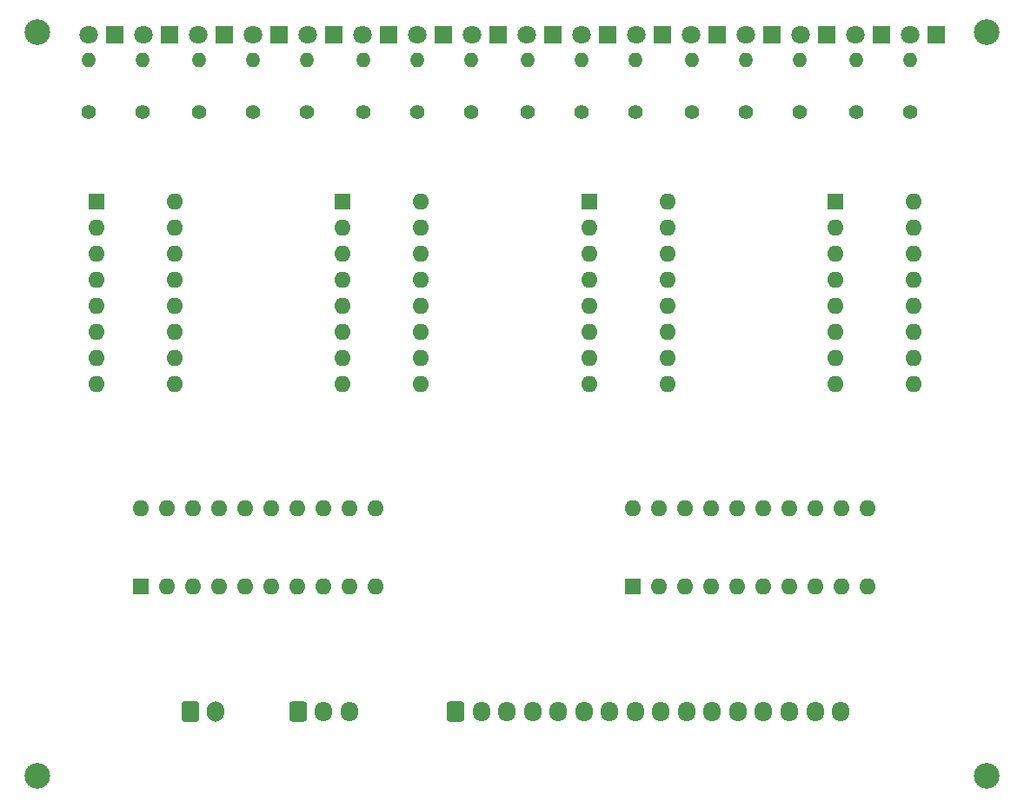
<source format=gbr>
%TF.GenerationSoftware,KiCad,Pcbnew,8.0.4*%
%TF.CreationDate,2024-08-27T00:00:19+03:00*%
%TF.ProjectId,SH8,5348382e-6b69-4636-9164-5f7063625858,rev?*%
%TF.SameCoordinates,Original*%
%TF.FileFunction,Soldermask,Top*%
%TF.FilePolarity,Negative*%
%FSLAX46Y46*%
G04 Gerber Fmt 4.6, Leading zero omitted, Abs format (unit mm)*
G04 Created by KiCad (PCBNEW 8.0.4) date 2024-08-27 00:00:19*
%MOMM*%
%LPD*%
G01*
G04 APERTURE LIST*
G04 Aperture macros list*
%AMRoundRect*
0 Rectangle with rounded corners*
0 $1 Rounding radius*
0 $2 $3 $4 $5 $6 $7 $8 $9 X,Y pos of 4 corners*
0 Add a 4 corners polygon primitive as box body*
4,1,4,$2,$3,$4,$5,$6,$7,$8,$9,$2,$3,0*
0 Add four circle primitives for the rounded corners*
1,1,$1+$1,$2,$3*
1,1,$1+$1,$4,$5*
1,1,$1+$1,$6,$7*
1,1,$1+$1,$8,$9*
0 Add four rect primitives between the rounded corners*
20,1,$1+$1,$2,$3,$4,$5,0*
20,1,$1+$1,$4,$5,$6,$7,0*
20,1,$1+$1,$6,$7,$8,$9,0*
20,1,$1+$1,$8,$9,$2,$3,0*%
G04 Aperture macros list end*
%ADD10C,1.400000*%
%ADD11O,1.400000X1.400000*%
%ADD12RoundRect,0.250000X-0.600000X-0.725000X0.600000X-0.725000X0.600000X0.725000X-0.600000X0.725000X0*%
%ADD13O,1.700000X1.950000*%
%ADD14R,1.800000X1.800000*%
%ADD15C,1.800000*%
%ADD16R,1.600000X1.600000*%
%ADD17O,1.600000X1.600000*%
%ADD18C,2.500000*%
%ADD19RoundRect,0.250000X-0.600000X-0.750000X0.600000X-0.750000X0.600000X0.750000X-0.600000X0.750000X0*%
%ADD20O,1.700000X2.000000*%
G04 APERTURE END LIST*
D10*
%TO.C,R15*%
X101000000Y-31330000D03*
D11*
X101000000Y-26250000D03*
%TD*%
D10*
%TO.C,R14*%
X95500000Y-31330000D03*
D11*
X95500000Y-26250000D03*
%TD*%
D10*
%TO.C,R5*%
X47500000Y-31330000D03*
D11*
X47500000Y-26250000D03*
%TD*%
D12*
%TO.C,J1*%
X62000000Y-89750000D03*
D13*
X64500000Y-89750000D03*
X67000000Y-89750000D03*
X69500000Y-89750000D03*
X72000000Y-89750000D03*
X74500000Y-89750000D03*
X77000000Y-89750000D03*
X79500000Y-89750000D03*
X82000000Y-89750000D03*
X84500000Y-89750000D03*
X87000000Y-89750000D03*
X89500000Y-89750000D03*
X92000000Y-89750000D03*
X94500000Y-89750000D03*
X97000000Y-89750000D03*
X99500000Y-89750000D03*
%TD*%
D14*
%TO.C,D12*%
X87441663Y-23750000D03*
D15*
X84901663Y-23750000D03*
%TD*%
D12*
%TO.C,J2*%
X46650000Y-89750000D03*
D13*
X49150000Y-89750000D03*
X51650000Y-89750000D03*
%TD*%
D14*
%TO.C,D11*%
X82108330Y-23750000D03*
D15*
X79568330Y-23750000D03*
%TD*%
D16*
%TO.C,U3*%
X27000000Y-40000000D03*
D17*
X27000000Y-42540000D03*
X27000000Y-45080000D03*
X27000000Y-47620000D03*
X27000000Y-50160000D03*
X27000000Y-52700000D03*
X27000000Y-55240000D03*
X27000000Y-57780000D03*
X34620000Y-57780000D03*
X34620000Y-55240000D03*
X34620000Y-52700000D03*
X34620000Y-50160000D03*
X34620000Y-47620000D03*
X34620000Y-45080000D03*
X34620000Y-42540000D03*
X34620000Y-40000000D03*
%TD*%
D14*
%TO.C,D16*%
X108775000Y-23750000D03*
D15*
X106235000Y-23750000D03*
%TD*%
D10*
%TO.C,R2*%
X31500000Y-31330000D03*
D11*
X31500000Y-26250000D03*
%TD*%
D10*
%TO.C,R4*%
X42250000Y-31330000D03*
D11*
X42250000Y-26250000D03*
%TD*%
D14*
%TO.C,D2*%
X34108333Y-23750000D03*
D15*
X31568333Y-23750000D03*
%TD*%
D18*
%TO.C,REF\u002A\u002A*%
X113750000Y-23500000D03*
%TD*%
D16*
%TO.C,U4*%
X51000000Y-40000000D03*
D17*
X51000000Y-42540000D03*
X51000000Y-45080000D03*
X51000000Y-47620000D03*
X51000000Y-50160000D03*
X51000000Y-52700000D03*
X51000000Y-55240000D03*
X51000000Y-57780000D03*
X58620000Y-57780000D03*
X58620000Y-55240000D03*
X58620000Y-52700000D03*
X58620000Y-50160000D03*
X58620000Y-47620000D03*
X58620000Y-45080000D03*
X58620000Y-42540000D03*
X58620000Y-40000000D03*
%TD*%
D16*
%TO.C,U5*%
X75000000Y-40000000D03*
D17*
X75000000Y-42540000D03*
X75000000Y-45080000D03*
X75000000Y-47620000D03*
X75000000Y-50160000D03*
X75000000Y-52700000D03*
X75000000Y-55240000D03*
X75000000Y-57780000D03*
X82620000Y-57780000D03*
X82620000Y-55240000D03*
X82620000Y-52700000D03*
X82620000Y-50160000D03*
X82620000Y-47620000D03*
X82620000Y-45080000D03*
X82620000Y-42540000D03*
X82620000Y-40000000D03*
%TD*%
D16*
%TO.C,U2*%
X31300000Y-77550000D03*
D17*
X33840000Y-77550000D03*
X36380000Y-77550000D03*
X38920000Y-77550000D03*
X41460000Y-77550000D03*
X44000000Y-77550000D03*
X46540000Y-77550000D03*
X49080000Y-77550000D03*
X51620000Y-77550000D03*
X54160000Y-77550000D03*
X54160000Y-69930000D03*
X51620000Y-69930000D03*
X49080000Y-69930000D03*
X46540000Y-69930000D03*
X44000000Y-69930000D03*
X41460000Y-69930000D03*
X38920000Y-69930000D03*
X36380000Y-69930000D03*
X33840000Y-69930000D03*
X31300000Y-69930000D03*
%TD*%
D10*
%TO.C,R11*%
X79500000Y-31290000D03*
D11*
X79500000Y-26210000D03*
%TD*%
D10*
%TO.C,R8*%
X63500000Y-31290000D03*
D11*
X63500000Y-26210000D03*
%TD*%
D18*
%TO.C,REF\u002A\u002A*%
X21250000Y-23500000D03*
%TD*%
D14*
%TO.C,D14*%
X98108329Y-23750000D03*
D15*
X95568329Y-23750000D03*
%TD*%
D14*
%TO.C,D15*%
X103441662Y-23750000D03*
D15*
X100901662Y-23750000D03*
%TD*%
D10*
%TO.C,R16*%
X106250000Y-31330000D03*
D11*
X106250000Y-26250000D03*
%TD*%
D14*
%TO.C,D7*%
X60774998Y-23750000D03*
D15*
X58234998Y-23750000D03*
%TD*%
D10*
%TO.C,R13*%
X90250000Y-31330000D03*
D11*
X90250000Y-26250000D03*
%TD*%
D14*
%TO.C,D13*%
X92774996Y-23750000D03*
D15*
X90234996Y-23750000D03*
%TD*%
D10*
%TO.C,R12*%
X85000000Y-31330000D03*
D11*
X85000000Y-26250000D03*
%TD*%
D14*
%TO.C,D3*%
X39441666Y-23750000D03*
D15*
X36901666Y-23750000D03*
%TD*%
D18*
%TO.C,REF\u002A\u002A*%
X21250000Y-96000000D03*
%TD*%
D16*
%TO.C,U6*%
X99000000Y-40000000D03*
D17*
X99000000Y-42540000D03*
X99000000Y-45080000D03*
X99000000Y-47620000D03*
X99000000Y-50160000D03*
X99000000Y-52700000D03*
X99000000Y-55240000D03*
X99000000Y-57780000D03*
X106620000Y-57780000D03*
X106620000Y-55240000D03*
X106620000Y-52700000D03*
X106620000Y-50160000D03*
X106620000Y-47620000D03*
X106620000Y-45080000D03*
X106620000Y-42540000D03*
X106620000Y-40000000D03*
%TD*%
D10*
%TO.C,R10*%
X74250000Y-31290000D03*
D11*
X74250000Y-26210000D03*
%TD*%
D14*
%TO.C,D5*%
X50108332Y-23750000D03*
D15*
X47568332Y-23750000D03*
%TD*%
D14*
%TO.C,D4*%
X44774999Y-23750000D03*
D15*
X42234999Y-23750000D03*
%TD*%
D19*
%TO.C,J3*%
X36150000Y-89750000D03*
D20*
X38650000Y-89750000D03*
%TD*%
D10*
%TO.C,R1*%
X26250000Y-31290000D03*
D11*
X26250000Y-26210000D03*
%TD*%
D10*
%TO.C,R6*%
X53000000Y-31330000D03*
D11*
X53000000Y-26250000D03*
%TD*%
D10*
%TO.C,R3*%
X37000000Y-31330000D03*
D11*
X37000000Y-26250000D03*
%TD*%
D14*
%TO.C,D10*%
X76774997Y-23750000D03*
D15*
X74234997Y-23750000D03*
%TD*%
D10*
%TO.C,R9*%
X69000000Y-31290000D03*
D11*
X69000000Y-26210000D03*
%TD*%
D14*
%TO.C,D6*%
X55441665Y-23750000D03*
D15*
X52901665Y-23750000D03*
%TD*%
D14*
%TO.C,D9*%
X71441664Y-23750000D03*
D15*
X68901664Y-23750000D03*
%TD*%
D18*
%TO.C,REF\u002A\u002A*%
X113750000Y-96000000D03*
%TD*%
D14*
%TO.C,D8*%
X66108331Y-23750000D03*
D15*
X63568331Y-23750000D03*
%TD*%
D14*
%TO.C,D1*%
X28775000Y-23750000D03*
D15*
X26235000Y-23750000D03*
%TD*%
D16*
%TO.C,U1*%
X79300000Y-77550000D03*
D17*
X81840000Y-77550000D03*
X84380000Y-77550000D03*
X86920000Y-77550000D03*
X89460000Y-77550000D03*
X92000000Y-77550000D03*
X94540000Y-77550000D03*
X97080000Y-77550000D03*
X99620000Y-77550000D03*
X102160000Y-77550000D03*
X102160000Y-69930000D03*
X99620000Y-69930000D03*
X97080000Y-69930000D03*
X94540000Y-69930000D03*
X92000000Y-69930000D03*
X89460000Y-69930000D03*
X86920000Y-69930000D03*
X84380000Y-69930000D03*
X81840000Y-69930000D03*
X79300000Y-69930000D03*
%TD*%
D10*
%TO.C,R7*%
X58250000Y-31330000D03*
D11*
X58250000Y-26250000D03*
%TD*%
M02*

</source>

....................

Instruction:
Copy each line of the listing that contains "macros".

Result of the task:
G04 Aperture macros list*
G04 Aperture macros list end*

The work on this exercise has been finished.